Mengenai seruan untuk menarik Israel keluar dari Olimpiade Paris, Boykoff yakin “seruan ini akan meningkat seiring semakin dekatnya kita dengan Olimpiade.” Kontradiksi yang perlu diperhatikan
Seruan agar Israel tidak ikut serta dalam Olimpiade Paris datang dari berbagai pihak, tidak terbatas pada aktivis dan organisasi pro-Palestina seperti gerakan Boikot, Divestasi, dan Sanksi (BDS).
Protes terjadi di luar markas Olimpiade di Paris, Prancis, ketika anggota parlemen Prancis menulis surat kepada IOC untuk melarang Israel dan memaksa atletnya berkompetisi di acara netral.

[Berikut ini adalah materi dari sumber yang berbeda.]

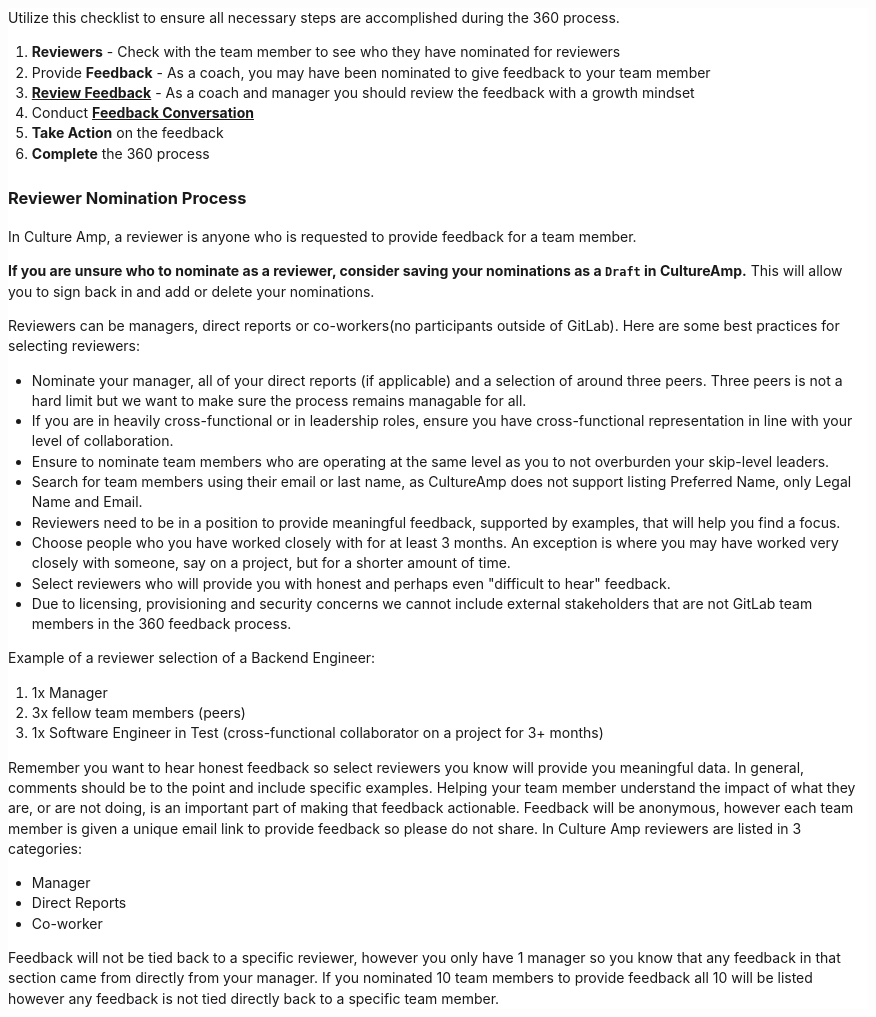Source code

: Utilize this checklist to ensure all necessary steps are accomplished during the 360 process.

1. **Reviewers** - Check with the team member to see who they have nominated for reviewers
1. Provide **Feedback** - As a coach, you may have been nominated to give feedback to your team member
1. [**Review Feedback**](#reviewing-the-report-as-a-manager) - As a coach and manager you should review the feedback with a growth mindset
1. Conduct [**Feedback Conversation**](#360-feedback-conversation)
1. **Take Action** on the feedback
1. **Complete** the 360 process

### Reviewer Nomination Process

In Culture Amp, a reviewer is anyone who is requested to provide feedback for a team member.

**If you are unsure who to nominate as a reviewer, consider saving your nominations as a `Draft` in CultureAmp.** This will allow you to sign back in and add or delete your nominations.

Reviewers can be managers, direct reports or co-workers(no participants outside of GitLab). Here are some best practices for selecting reviewers:

- Nominate your manager, all of your direct reports (if applicable) and a selection of around three peers. Three peers is not a hard limit but we want to make sure the process remains managable for all.
- If you are in heavily cross-functional or in leadership roles, ensure you have cross-functional representation in line with your level of collaboration.
- Ensure to nominate team members who are operating at the same level as you to not overburden your skip-level leaders.
- Search for team members using their email or last name, as CultureAmp does not support listing Preferred Name, only Legal Name and Email.
- Reviewers need to be in a position to provide meaningful feedback, supported by examples, that will help you find a focus.
- Choose people who you have worked closely with for at least 3 months. An exception is where you may have worked very closely with someone, say on a project, but for a shorter amount of time.
- Select reviewers who will provide you with honest and perhaps even "difficult to hear" feedback.
- Due to licensing, provisioning and security concerns we cannot include external stakeholders that are not GitLab team members in the 360 feedback process.

Example of a reviewer selection of a Backend Engineer:

1. 1x Manager
1. 3x fellow team members (peers)
1. 1x Software Engineer in Test (cross-functional collaborator on a project for 3+ months)

Remember you want to hear honest feedback so select reviewers you know will provide you meaningful data. In general, comments should be to the point and include specific examples. Helping your team member understand the impact of what they are, or are not doing, is an important part of making that feedback actionable. Feedback will be anonymous, however each team member is given a unique email link to provide feedback so please do not share. In Culture Amp reviewers are listed in 3 categories:

- Manager
- Direct Reports
- Co-worker

Feedback will not be tied back to a specific reviewer, however you only have 1 manager so you know that any feedback in that section came from directly from your manager. If you nominated 10 team members to provide feedback all 10 will be listed however any feedback is not tied directly back to a specific team member.
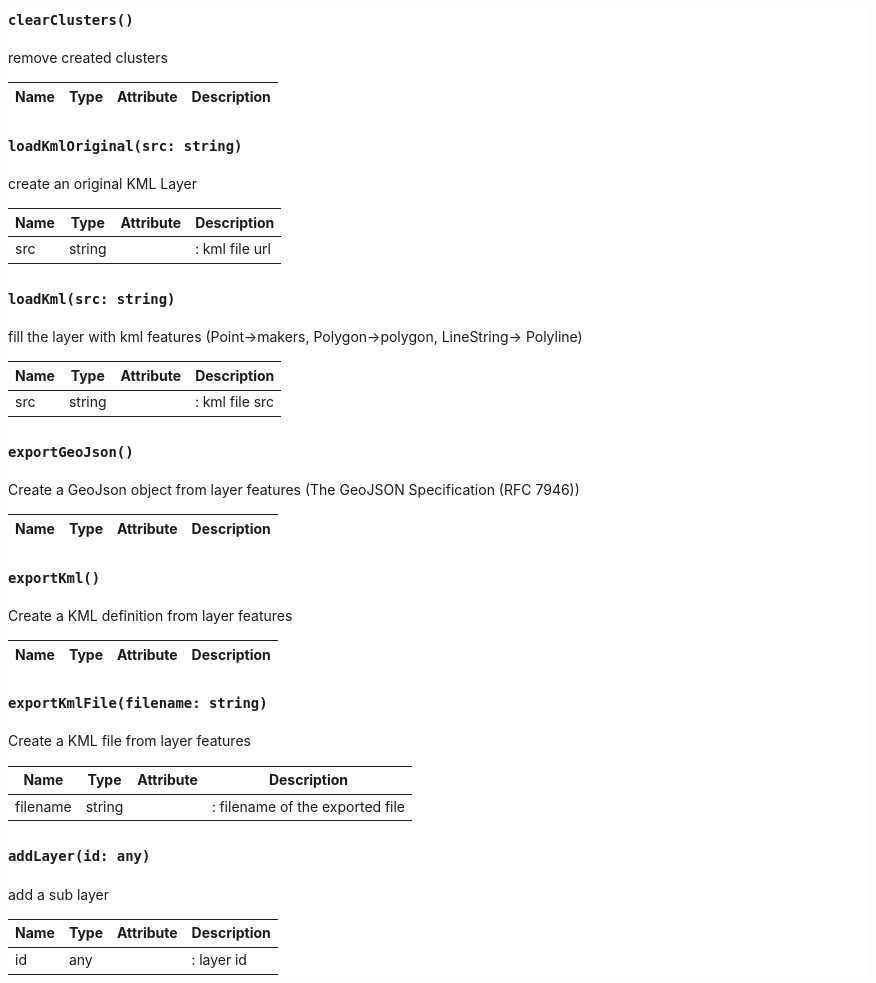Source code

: ### `clearClusters()`

remove created clusters

| Name | Type | Attribute | Description |
| --- | --- | --- | --- |

### `loadKmlOriginal(src: string)`

create an original KML Layer

| Name | Type | Attribute | Description |
| --- | --- | --- | --- |
| src | string |  | : kml file url |

### `loadKml(src: string)`

fill the layer with kml features (Point->makers, Polygon->polygon, LineString-> Polyline)

| Name | Type | Attribute | Description |
| --- | --- | --- | --- |
| src | string |  | : kml file src |

### `exportGeoJson()`

Create a GeoJson object from layer features (The GeoJSON Specification (RFC 7946))

| Name | Type | Attribute | Description |
| --- | --- | --- | --- |

### `exportKml()`

Create a KML definition from layer features

| Name | Type | Attribute | Description |
| --- | --- | --- | --- |

### `exportKmlFile(filename: string)`

Create a KML file from layer features

| Name | Type | Attribute | Description |
| --- | --- | --- | --- |
| filename | string |  | : filename of the exported file |

### `addLayer(id: any)`

add a sub layer

| Name | Type | Attribute | Description |
| --- | --- | --- | --- |
| id | any |  | : layer id |
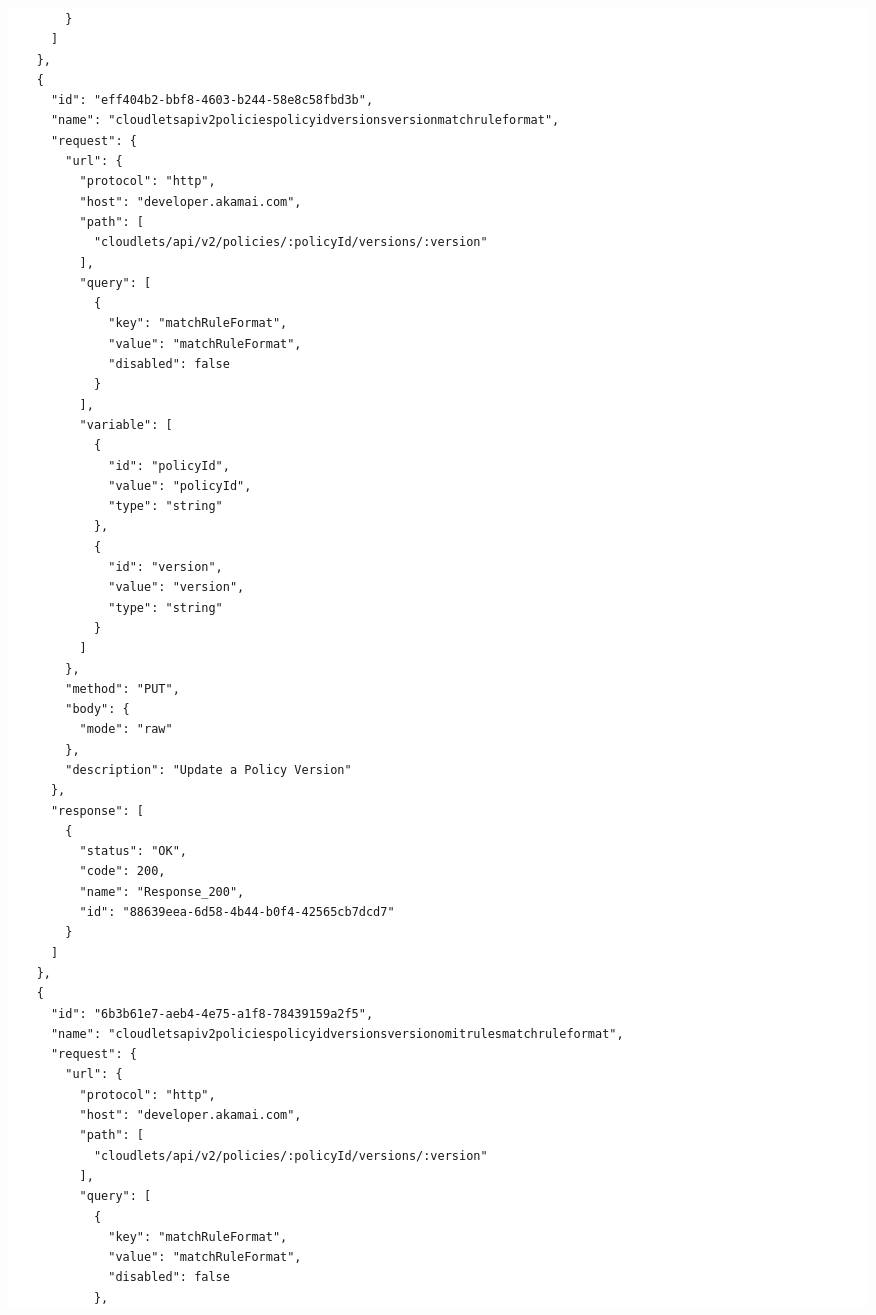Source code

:             }
          ]
        },
        {
          "id": "eff404b2-bbf8-4603-b244-58e8c58fbd3b",
          "name": "cloudletsapiv2policiespolicyidversionsversionmatchruleformat",
          "request": {
            "url": {
              "protocol": "http",
              "host": "developer.akamai.com",
              "path": [
                "cloudlets/api/v2/policies/:policyId/versions/:version"
              ],
              "query": [
                {
                  "key": "matchRuleFormat",
                  "value": "matchRuleFormat",
                  "disabled": false
                }
              ],
              "variable": [
                {
                  "id": "policyId",
                  "value": "policyId",
                  "type": "string"
                },
                {
                  "id": "version",
                  "value": "version",
                  "type": "string"
                }
              ]
            },
            "method": "PUT",
            "body": {
              "mode": "raw"
            },
            "description": "Update a Policy Version"
          },
          "response": [
            {
              "status": "OK",
              "code": 200,
              "name": "Response_200",
              "id": "88639eea-6d58-4b44-b0f4-42565cb7dcd7"
            }
          ]
        },
        {
          "id": "6b3b61e7-aeb4-4e75-a1f8-78439159a2f5",
          "name": "cloudletsapiv2policiespolicyidversionsversionomitrulesmatchruleformat",
          "request": {
            "url": {
              "protocol": "http",
              "host": "developer.akamai.com",
              "path": [
                "cloudlets/api/v2/policies/:policyId/versions/:version"
              ],
              "query": [
                {
                  "key": "matchRuleFormat",
                  "value": "matchRuleFormat",
                  "disabled": false
                },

Namun IOC tetap tidak bergeming, dan Presiden IOC Thomas Bach mengatakan pada bulan Maret bahwa “tidak ada keraguan” mengenai keterlibatan Israel, senada dengan komentar dari pejabat IOC lainnya.
Pengacara IOC menolak perbandingan antara Rusia dan Israel pada sidang di Pengadilan Arbitrase Olahraga pada bulan Januari, dengan mengatakan “tidak ada bukti bahwa Israel telah mengakui anggota olahraga Palestina”.
Namun, profesor sejarah Alegi menekankan bahwa olahraga dan politik mempunyai hubungan yang tidak dapat dipisahkan.
“Respon institusi olahraga dan khususnya negara-negara Barat sangat berbeda… Saya pikir standar ganda… kemunafikan, atau setidaknya kontradiksi, harus disorot,” katanya.
Dia bertanya-tanya apakah semua ini “hanya karena Israel tidak memiliki Rusia sebagai pendukung kuatnya,” katanya.
“Saya pikir ini adalah bagian dari geopolitik global yang kita miliki di dunia,” tambahnya.